Cirrhosis is the term used to describe a diseased liver that has been severely scarred, usually due to many years of continuous injury. The most common causes of cirrhosis include longstanding alcohol abuse and hepatitis B or hepatitis C. Although cirrhosis cannot be cured, there are a number of things you can do to prevent the disease from worsening.
Many herbal products claim that they may help to detoxify the liver, and in patients with significant liver inflammation it is possible that some of these agents may be marginally effective in decreasing liver inflammation, but they do not cure the virus. Many herbal products claim to “cure” or improve hepatitis C; none of these claims have been proven true. In addition, some herbal medications can seriously injure the liver.
There are several new and highly effective treatments eliminating the need for interferon in most cases. These treatments are extremely effective also reaching 90-100% with improved tolerability. A person treated in the past with no response should look for re-treatment as soon as possible.
Your doctor should be able to determine when you need to be considered for liver transplant consultation. Patients are considered for liver transplant when there is an irreparable damage to the liver that leads to permanent impairment of its regular function jeopardizing the patient’s life.
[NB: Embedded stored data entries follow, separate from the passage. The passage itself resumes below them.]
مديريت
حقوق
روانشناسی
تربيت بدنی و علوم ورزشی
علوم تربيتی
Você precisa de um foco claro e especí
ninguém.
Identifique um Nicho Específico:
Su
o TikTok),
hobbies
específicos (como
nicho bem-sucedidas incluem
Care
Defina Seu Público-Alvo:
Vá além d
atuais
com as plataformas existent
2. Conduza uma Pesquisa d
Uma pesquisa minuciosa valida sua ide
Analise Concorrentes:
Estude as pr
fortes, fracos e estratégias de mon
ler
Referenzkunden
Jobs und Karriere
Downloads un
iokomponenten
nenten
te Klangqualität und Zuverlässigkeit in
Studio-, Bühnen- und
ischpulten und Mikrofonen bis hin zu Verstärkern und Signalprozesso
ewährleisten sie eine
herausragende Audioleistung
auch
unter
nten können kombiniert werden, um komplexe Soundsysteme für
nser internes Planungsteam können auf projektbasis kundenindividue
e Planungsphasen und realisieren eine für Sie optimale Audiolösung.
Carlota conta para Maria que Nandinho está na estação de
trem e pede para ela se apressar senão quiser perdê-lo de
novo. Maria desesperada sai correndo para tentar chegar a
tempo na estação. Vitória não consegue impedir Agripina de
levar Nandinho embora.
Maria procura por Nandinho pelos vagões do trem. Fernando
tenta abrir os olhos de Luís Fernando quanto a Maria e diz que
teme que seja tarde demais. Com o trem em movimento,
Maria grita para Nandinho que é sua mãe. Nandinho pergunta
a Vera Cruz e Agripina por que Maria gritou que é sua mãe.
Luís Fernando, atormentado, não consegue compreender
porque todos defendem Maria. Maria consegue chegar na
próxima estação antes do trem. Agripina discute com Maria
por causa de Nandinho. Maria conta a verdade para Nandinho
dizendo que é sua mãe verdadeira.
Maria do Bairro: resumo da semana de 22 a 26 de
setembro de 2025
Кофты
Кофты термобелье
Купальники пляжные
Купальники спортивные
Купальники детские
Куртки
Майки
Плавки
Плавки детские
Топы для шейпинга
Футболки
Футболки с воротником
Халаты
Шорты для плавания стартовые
In adults, the most common reason for a liver transplant is cirrhosis. Cirrhosis is caused by many different types of liver injuries that destroy healthy liver cells and replace them with scar tissue. Cirrhosis can be caused by viruses such as hepatitis B and C, alcohol, autoimmune liver diseases, buildup of fat in the liver, and hereditary liver diseases. The transplant process is elaborate, involving an extensive screening process for eligibility. Thus, not all patients with cirrhosis are eligible, and only those with the most advanced, severe cirrhosis are placed on the transplant registry.